İşte bu nedenle toprak, nadasa da bıraksanız, yağmur yağarsa zenginleşiyor; yağmazsa yapacak bir şeyiniz yok. Kuraklık edebiyatı hemen devreye giriyor, insanoğlunun mazeret de sınır tanımaması gibi…

 Yani toprağı her sene ekerseniz hava koşulları uygun olur ise buğday ekmezseniz gelincik olup çıkıyor, ama siz tarlanızı nadasa bırakırsanız bir sene daha eli boş beklemek durumunda kalıyorsunuz. Yani toprağın gücünü kullanmıyor, siz beklediğiniz ile kalıyorsunuz… Bu anlamsız ve doğanın çalışmasını düşünün… Üretimin gücüne bakın. Toprak yerine de düşünün, acaba haklı mı diye bir sorsalar ne iyi olur.

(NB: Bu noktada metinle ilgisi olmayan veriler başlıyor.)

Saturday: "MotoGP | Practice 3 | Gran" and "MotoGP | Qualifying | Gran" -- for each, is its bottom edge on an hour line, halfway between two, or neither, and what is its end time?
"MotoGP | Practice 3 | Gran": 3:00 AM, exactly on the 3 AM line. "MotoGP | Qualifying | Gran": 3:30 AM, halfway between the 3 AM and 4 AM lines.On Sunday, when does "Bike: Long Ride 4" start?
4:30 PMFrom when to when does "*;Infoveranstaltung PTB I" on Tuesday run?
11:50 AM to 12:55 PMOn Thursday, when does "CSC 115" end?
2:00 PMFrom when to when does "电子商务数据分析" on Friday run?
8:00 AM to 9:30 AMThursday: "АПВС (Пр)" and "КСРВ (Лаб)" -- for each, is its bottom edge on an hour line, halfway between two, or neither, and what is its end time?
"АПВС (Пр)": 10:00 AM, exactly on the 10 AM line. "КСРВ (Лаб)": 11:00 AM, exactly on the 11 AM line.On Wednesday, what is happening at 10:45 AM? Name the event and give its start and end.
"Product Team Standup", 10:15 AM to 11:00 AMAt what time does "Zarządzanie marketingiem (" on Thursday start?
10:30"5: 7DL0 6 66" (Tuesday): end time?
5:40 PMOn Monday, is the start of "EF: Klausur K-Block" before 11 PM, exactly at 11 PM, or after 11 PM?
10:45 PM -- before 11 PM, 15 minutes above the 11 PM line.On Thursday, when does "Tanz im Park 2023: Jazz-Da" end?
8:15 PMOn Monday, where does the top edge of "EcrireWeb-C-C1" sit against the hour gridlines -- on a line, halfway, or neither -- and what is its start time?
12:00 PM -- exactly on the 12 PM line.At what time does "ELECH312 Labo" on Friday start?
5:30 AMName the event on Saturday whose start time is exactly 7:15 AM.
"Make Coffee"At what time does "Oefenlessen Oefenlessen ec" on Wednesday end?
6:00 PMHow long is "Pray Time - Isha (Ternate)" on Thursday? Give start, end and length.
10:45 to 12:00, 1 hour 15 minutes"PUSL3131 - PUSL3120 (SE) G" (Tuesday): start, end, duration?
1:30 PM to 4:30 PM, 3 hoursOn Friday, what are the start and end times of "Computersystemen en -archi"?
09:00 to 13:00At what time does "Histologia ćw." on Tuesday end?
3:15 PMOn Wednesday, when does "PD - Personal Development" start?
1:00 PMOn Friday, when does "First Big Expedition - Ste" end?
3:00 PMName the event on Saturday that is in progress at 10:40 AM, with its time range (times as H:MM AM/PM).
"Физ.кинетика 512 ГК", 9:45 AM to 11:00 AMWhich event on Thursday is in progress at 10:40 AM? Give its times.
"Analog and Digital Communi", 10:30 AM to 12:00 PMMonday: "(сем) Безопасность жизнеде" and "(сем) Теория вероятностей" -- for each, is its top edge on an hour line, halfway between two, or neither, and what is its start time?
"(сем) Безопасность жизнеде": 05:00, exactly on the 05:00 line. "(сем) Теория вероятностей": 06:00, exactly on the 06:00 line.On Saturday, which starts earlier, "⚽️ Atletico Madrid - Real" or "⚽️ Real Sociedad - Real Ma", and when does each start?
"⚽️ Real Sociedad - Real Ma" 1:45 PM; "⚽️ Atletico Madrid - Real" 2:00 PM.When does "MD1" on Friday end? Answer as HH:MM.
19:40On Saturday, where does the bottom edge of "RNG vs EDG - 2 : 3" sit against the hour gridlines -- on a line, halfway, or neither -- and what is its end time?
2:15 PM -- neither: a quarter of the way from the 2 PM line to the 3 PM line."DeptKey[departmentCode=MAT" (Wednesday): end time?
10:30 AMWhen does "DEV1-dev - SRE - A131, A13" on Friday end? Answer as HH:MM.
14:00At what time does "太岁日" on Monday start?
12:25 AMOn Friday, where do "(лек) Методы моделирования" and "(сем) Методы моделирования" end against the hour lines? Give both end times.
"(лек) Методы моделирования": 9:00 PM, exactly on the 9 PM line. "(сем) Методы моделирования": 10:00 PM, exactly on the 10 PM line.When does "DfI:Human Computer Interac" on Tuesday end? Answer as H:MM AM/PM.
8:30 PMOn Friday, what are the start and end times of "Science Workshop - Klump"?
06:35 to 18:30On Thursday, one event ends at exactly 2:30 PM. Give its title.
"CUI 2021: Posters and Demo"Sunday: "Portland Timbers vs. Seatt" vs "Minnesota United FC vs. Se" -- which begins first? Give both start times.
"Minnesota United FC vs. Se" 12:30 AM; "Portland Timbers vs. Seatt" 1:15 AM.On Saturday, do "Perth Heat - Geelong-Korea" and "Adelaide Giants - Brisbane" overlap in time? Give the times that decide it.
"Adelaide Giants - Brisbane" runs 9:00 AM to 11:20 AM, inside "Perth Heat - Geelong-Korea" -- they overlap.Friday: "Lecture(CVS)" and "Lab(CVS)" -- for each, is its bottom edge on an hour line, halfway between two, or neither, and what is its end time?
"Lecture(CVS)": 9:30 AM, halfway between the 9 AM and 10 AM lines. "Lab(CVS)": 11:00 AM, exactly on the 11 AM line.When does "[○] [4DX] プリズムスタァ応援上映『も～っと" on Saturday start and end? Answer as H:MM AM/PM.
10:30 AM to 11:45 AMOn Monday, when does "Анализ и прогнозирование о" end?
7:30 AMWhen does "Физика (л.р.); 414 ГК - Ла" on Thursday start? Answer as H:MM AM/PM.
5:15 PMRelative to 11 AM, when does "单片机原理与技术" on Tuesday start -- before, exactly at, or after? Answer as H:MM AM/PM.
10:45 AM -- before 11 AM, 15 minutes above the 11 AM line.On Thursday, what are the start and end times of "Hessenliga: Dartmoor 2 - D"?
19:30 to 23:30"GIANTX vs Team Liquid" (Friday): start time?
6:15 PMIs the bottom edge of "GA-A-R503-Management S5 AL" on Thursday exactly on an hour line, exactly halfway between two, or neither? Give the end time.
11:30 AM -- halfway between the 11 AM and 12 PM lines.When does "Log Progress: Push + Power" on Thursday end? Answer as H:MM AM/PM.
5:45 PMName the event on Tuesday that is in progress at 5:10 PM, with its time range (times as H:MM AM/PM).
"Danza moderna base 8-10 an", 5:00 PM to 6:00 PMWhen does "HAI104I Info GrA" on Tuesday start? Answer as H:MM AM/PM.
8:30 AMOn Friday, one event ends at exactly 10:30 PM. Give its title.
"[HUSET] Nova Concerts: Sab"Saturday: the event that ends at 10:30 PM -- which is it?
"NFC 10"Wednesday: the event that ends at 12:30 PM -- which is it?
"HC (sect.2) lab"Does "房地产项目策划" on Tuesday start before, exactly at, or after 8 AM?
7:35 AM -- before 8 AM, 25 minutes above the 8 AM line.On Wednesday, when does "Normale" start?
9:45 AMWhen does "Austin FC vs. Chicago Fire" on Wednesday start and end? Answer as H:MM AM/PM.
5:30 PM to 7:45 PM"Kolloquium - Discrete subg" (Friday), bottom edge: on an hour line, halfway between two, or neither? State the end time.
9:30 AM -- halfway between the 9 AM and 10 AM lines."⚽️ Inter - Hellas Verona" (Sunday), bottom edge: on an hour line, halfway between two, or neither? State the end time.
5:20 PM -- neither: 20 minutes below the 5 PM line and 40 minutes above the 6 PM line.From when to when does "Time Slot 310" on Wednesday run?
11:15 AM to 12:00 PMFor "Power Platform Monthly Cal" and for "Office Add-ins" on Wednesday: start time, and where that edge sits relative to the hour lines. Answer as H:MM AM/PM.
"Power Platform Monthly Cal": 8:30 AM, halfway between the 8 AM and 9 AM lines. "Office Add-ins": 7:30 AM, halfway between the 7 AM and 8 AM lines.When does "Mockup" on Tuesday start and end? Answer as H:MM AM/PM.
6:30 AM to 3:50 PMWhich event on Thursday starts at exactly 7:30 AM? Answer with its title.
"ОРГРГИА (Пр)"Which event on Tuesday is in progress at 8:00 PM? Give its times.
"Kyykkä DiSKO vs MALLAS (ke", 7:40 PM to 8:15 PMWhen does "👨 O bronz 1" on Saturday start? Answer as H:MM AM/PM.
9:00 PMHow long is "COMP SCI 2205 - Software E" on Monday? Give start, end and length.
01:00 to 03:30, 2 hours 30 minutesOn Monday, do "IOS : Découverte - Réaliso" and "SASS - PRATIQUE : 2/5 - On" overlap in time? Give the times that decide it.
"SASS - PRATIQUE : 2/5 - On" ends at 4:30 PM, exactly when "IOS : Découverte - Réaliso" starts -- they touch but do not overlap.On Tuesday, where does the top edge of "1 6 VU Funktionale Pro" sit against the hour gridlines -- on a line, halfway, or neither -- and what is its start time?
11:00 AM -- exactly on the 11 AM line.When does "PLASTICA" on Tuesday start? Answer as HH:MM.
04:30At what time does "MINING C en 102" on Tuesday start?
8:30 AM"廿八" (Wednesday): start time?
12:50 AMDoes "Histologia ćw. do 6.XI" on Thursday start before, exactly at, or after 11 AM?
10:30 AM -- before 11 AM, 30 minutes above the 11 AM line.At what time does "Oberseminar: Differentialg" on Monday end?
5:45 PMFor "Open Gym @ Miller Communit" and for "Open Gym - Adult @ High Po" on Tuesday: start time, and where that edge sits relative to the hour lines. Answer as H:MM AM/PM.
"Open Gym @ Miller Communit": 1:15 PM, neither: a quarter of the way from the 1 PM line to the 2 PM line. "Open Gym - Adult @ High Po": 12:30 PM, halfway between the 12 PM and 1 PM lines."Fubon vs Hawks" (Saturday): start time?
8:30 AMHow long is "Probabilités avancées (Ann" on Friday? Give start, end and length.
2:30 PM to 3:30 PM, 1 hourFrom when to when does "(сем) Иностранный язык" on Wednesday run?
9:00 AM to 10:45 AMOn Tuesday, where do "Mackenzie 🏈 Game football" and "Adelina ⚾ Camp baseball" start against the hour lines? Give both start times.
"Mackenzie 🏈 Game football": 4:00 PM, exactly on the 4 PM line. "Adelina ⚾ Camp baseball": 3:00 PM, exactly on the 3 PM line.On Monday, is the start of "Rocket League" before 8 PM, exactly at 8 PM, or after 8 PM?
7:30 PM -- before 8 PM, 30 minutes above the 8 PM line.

 Yaşanmış bir hikâye anlatayım…

Bir Yörük kızı köyünde ödevini yapamaya çalışıyor, çalışıyor diyorum … Çünkü ödevini yapacak kalemi yazacak boyutta değil…Babasının parası olmadığı içim kalem alamıyor, ne yaptı biliyor musunuz?  Babasının eski tıraş bıçağının jiletini kırıp, sapını kaleme taktı. Tarlanın içinde yetişen Yörük kızının artık ödevimi yapacağı için yüzünde gelincikler açtı…Artık kendi yaşantısını belirleyecek ilk adımı atmış, itaat etmek yerine, karar vermek gerektiğini kavramıştı gelincik çiçeği.

Nadasa bırakılan tarlalarda çıkan gelincikler, tıpkı şu günler de herkesin yaşadığı zorluklar gibi... Kırsal kalkınma üretim gücünü kullanmak savaş, açlık, hastalık ve yoksulluğu yok eder. Tıpkı gelincikler gibi. Türkiye’nin de içinde bulunduğu bağılı ve küresel sermaye boyun eğmez

Yıllarca doğal nadasa bırakılan, bıraktırılan insanlar, onlarla bir şeyler yetiştirmeyi deneyin bakalım ne olacak. Nazlı ülkemde ne buğdaylar başak verecek ne gelincikler açacak, düşünürken bile insanı gülümsetiyor. Üretmek nasıl da güzelsin.

Umarım Yörük kızının ölümden öte her şeyin çözümü olduğuna olan inancını bulaşıcıdır. Toprağınızı nadasa bırakmayın, o kadar zengin bir ülke değiliz.